Loch Ness in Scotland is said to be deeper than the North Sea. The myth of a monster that lives in the depths of the Loch began in the 6th century when the story goes that a monk came face to face with the monster. Since then, there have been a number of sightings. A London surgeon thought he had taken the first photograph of "Nessie" in 1933. The legend remains and many people still believe the monster exists.

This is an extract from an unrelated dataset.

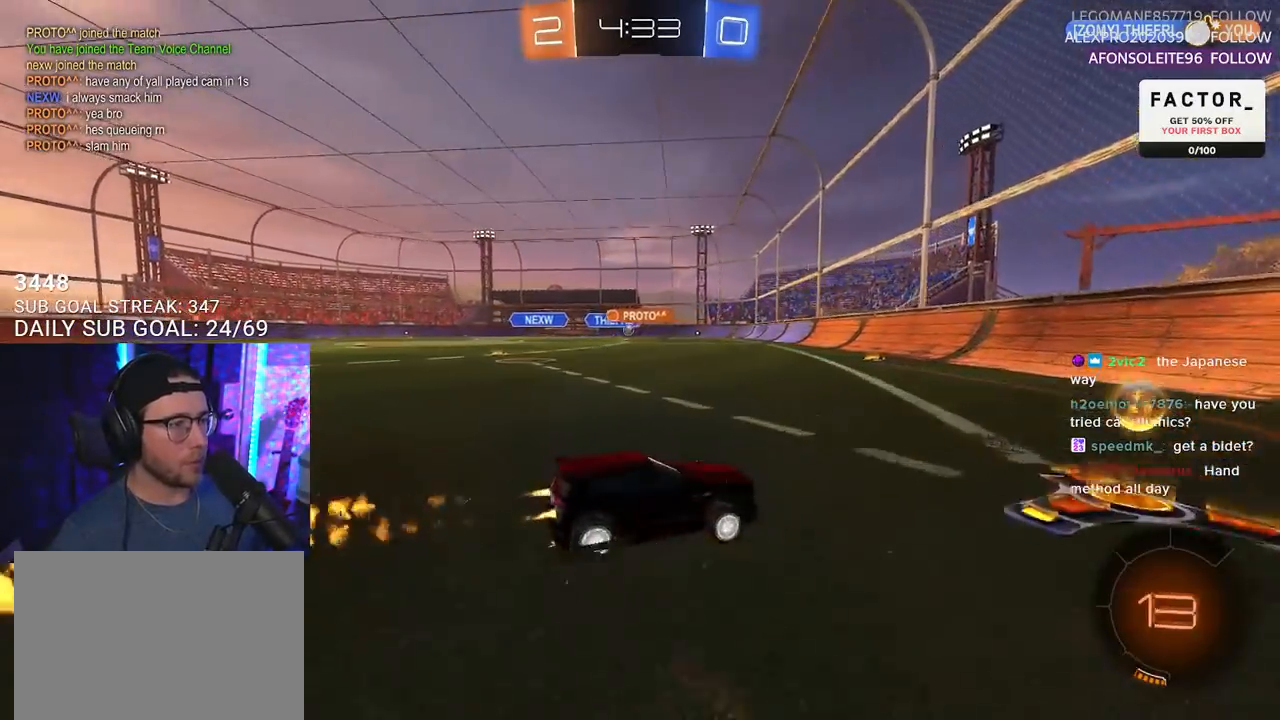
{"buttons": ["R1", "R2"], "left_stick": "center", "right_stick": "center", "events": [[367, "left_stick", "center"]]}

Scotland has 790 islands but 660 of those are uninhabited. Scotland contains Britain's tallest mountain -- Ben Nevis, is about 1,344 m (4,410 feet) high. Edinburgh is the capital city and has an arts festival every year in August. The other major cities include Glasgow, Aberdeen and Dundee. Scotland is mountainous with more than 1,550 square km (600 square miles) of fresh water lakes (or lochs). Scotland has one of the longest coastlines in Europe.

Fun facts

Author, Bram Stoker, is said to have taken the inspiration for his novel, "Dracula," from Slains Castle in Cruden Bay, which is wild and remote. Scotland has many myths and one is the selkie. This is a creature in the shape of a seal that can turn into a beautiful woman. On the fashion front, modern kilts have up to eight meters (26 feet) of material. A modern take on the kilt is to use leather, instead of traditional tartan.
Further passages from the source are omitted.